Reading Notes #1

1. Out of the eight definitions, I connected greatly to both Clark Abt’s and Chris Crawford’s taxonomies. In my opinion, Abt’s definitions provide a slightly more general realm of explanation, in which Crawford explores in a more detailed manner. What I found particular about Abt’s explanation is his confession that his definitions are too narrow and too broad, narrow in the fact that not all games are contests among adversaries, and broad in the fact that real life experiences, such as elections or social situations, can be considered games as well.

Regardless, I believe Abt provides a solid foundation in taxonomy. Games are structured through activity, the participation of players making decisions, goals, and rules. A game cannot be considered a game without the concept of players and individuals working through a set of rules and a process to reach a certain objective.

Crawford delves more into these concepts by defining his qualities: representation, interaction, conflict, and safety. In terms of representation, I agree with Crawford, in that a game creates a subjective or simplified representation of emotional reality. In other words, it is like Abt’s definition of ‘activity’, which symbolizes a process. Both terms allude to the idea of a game representing a certain structure, or a subset of reality.
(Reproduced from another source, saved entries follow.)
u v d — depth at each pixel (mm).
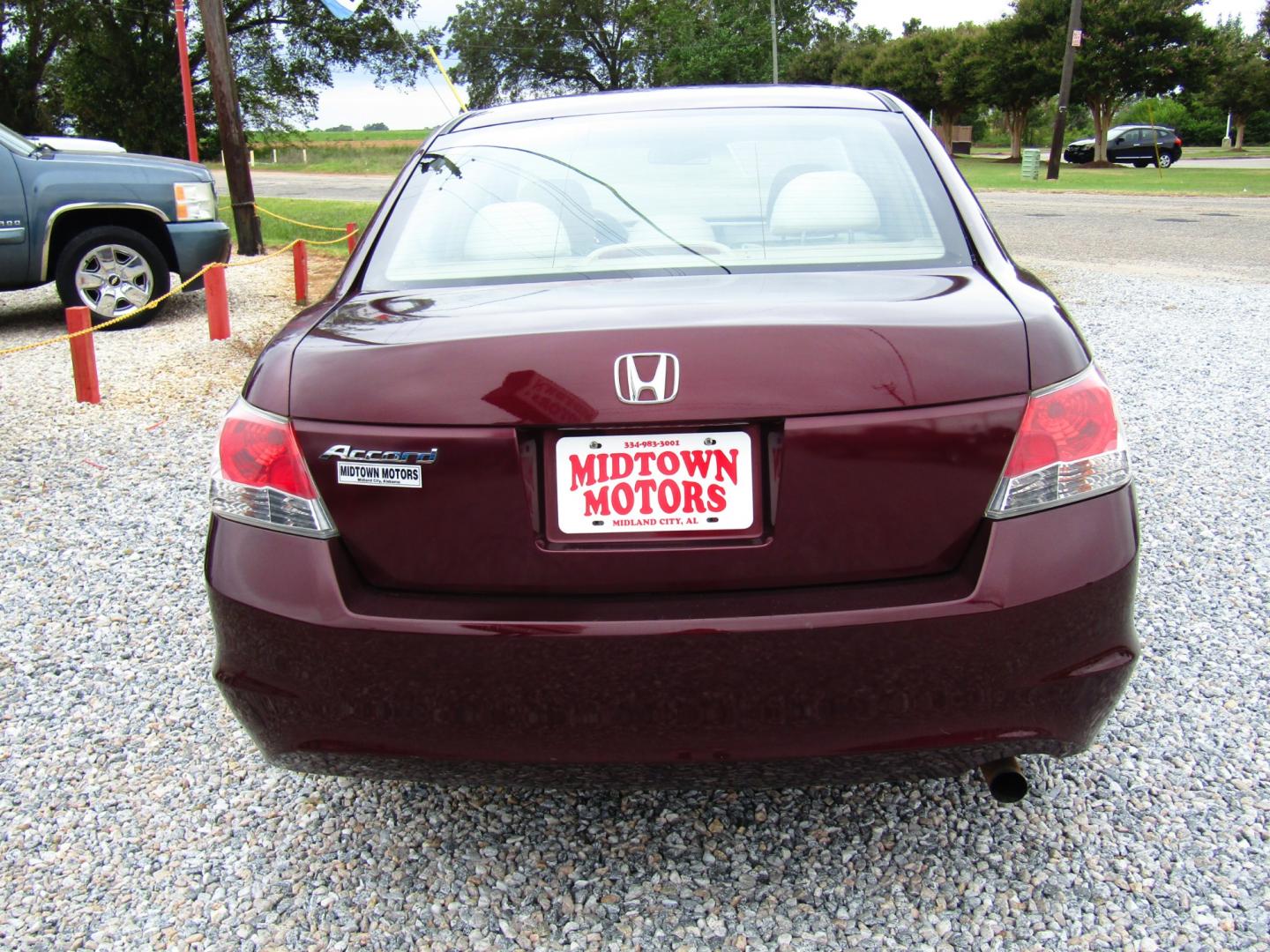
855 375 1835
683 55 59938
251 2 38719
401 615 1891
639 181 2590
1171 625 3428
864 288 2080
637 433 1854
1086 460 1902
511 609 1876
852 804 2533
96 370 7105
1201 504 4516
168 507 4848
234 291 11625
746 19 58562
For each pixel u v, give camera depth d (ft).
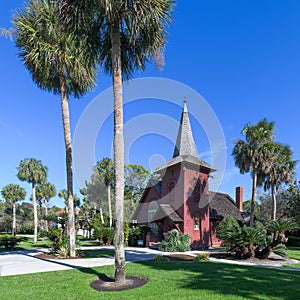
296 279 28.78
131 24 31.01
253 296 22.39
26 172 122.21
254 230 50.55
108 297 22.65
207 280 28.22
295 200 104.01
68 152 53.42
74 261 45.78
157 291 24.16
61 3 29.71
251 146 84.99
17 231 205.77
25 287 26.61
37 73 52.37
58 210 200.54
Crawford explores the idea of Abt’s decision makers through defining interaction, stating that games should be a web work of cause and effect, and an opportunity for exploration. However, Crawford introduces the ideas of conflict and safety, defining that conflict creates obstacles for the player to reach his or her goal. Safety discusses the concept of the game acting as a safer, artificial representation of life.

2. A game involves the interaction of an individual or several players working with a set of rules in order to complete a process. Games must provide a certain backstory or general objective for the player(s). While the game can have a concrete objective, this does not mean that the game has a definitive end. Games such as Catch Phrase can be played without end, but the game still has the objective for its players to reach certain goals by defining phrases and words.

Regardless of an ending or an indeterminate ending, games must be defined by a set of rules to dictate the process and also to limit the player(s). This can range from a small set of rules to an incredibly vast set of rules that change due to player’s choices, such as in video games. Games should be engaging enough for the player(s) to interact with the game itself as well as other players, whether as companions or adversaries. Ultimately, a game should push the player towards completing a certain process and reaching towards a certain goal.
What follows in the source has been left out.